En Conseil de gouvernement, puis devant la commission des finances de la Chambre des représentants, la ministre de l'Economie et des finances, Nadia Fettah Alaoui, a présenté les anticipations de son département liées à une reprise de l'activité économique dans une conjoncture internationale encore frappée de lourdes incertitudes. Elle n'a pas écarté au passage que ses prévisions pouvaient être revues à la baisse pour plusieurs paramètres exogènes (relance ou non dans l'UE, impact du conflit russo-ukrainien, flambée des prix des matières premières, chaînes de valeur, approvisionnement mondial, etc.).
 
Avec la loi de programmation budgétaire triennale (2023-2025), quelles hypothèses de calcul ont été retenues? Une récolte céréalière de 75 millions de quintaux, un cours du butane de 700 dollars la tonne en 2023 et de 590 dollars en 2025, le Brent à 93 dollars le baril en 2023, et à 78 dollars en 2025, un taux d'inflation autour de 2% pour 2023-2025, une dette du Trésor de 70%  du PIB environ, un déficit du Trésor de 4,5% en 2023, puis de 4 % en 2024 et de 3,5% en 2025.

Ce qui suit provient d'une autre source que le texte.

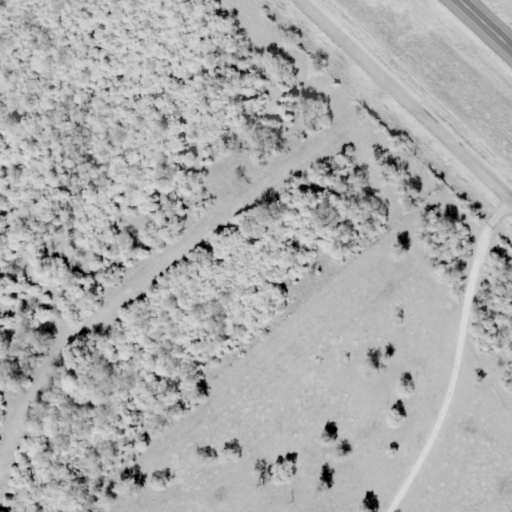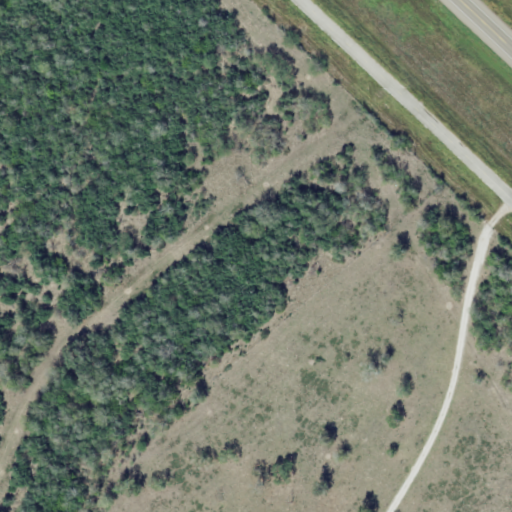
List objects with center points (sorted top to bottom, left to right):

La ministre a ajouté que «l'atteinte de ces objectifs nécessite un ensemble de réformes et de mesures permettant de mobiliser des ressources supplémentaires». Mais lesquelles? Pour le savoir, il faudra donc attendre donc le dépôt du PLF 2023, avant le 20 octobre prochain.
 
En l'état, bien des contraintes pèsent en tout cas. L'une d'entre elles a trait à la détérioration du pouvoir d'achat des citoyens par suite d'une inflation continue qui s'accentue de mois en mois. A la fin d’avril, elle s'est élevée à 5,9%. A la fin juin, elle est montée  à 7,2%, tirée par la hausse des produits alimentaires de 11% par rapport aux douze mois écoulés. Pour ce qui est des grands agrégats économiques, il est prévu une tendance haussière des exportations de l'ordre de 22% -surtout les phosphates  et dérivés ainsi que les ventes de la construction automobile. Mais pour 2023, l'on retient surtout une quasi-stagnation.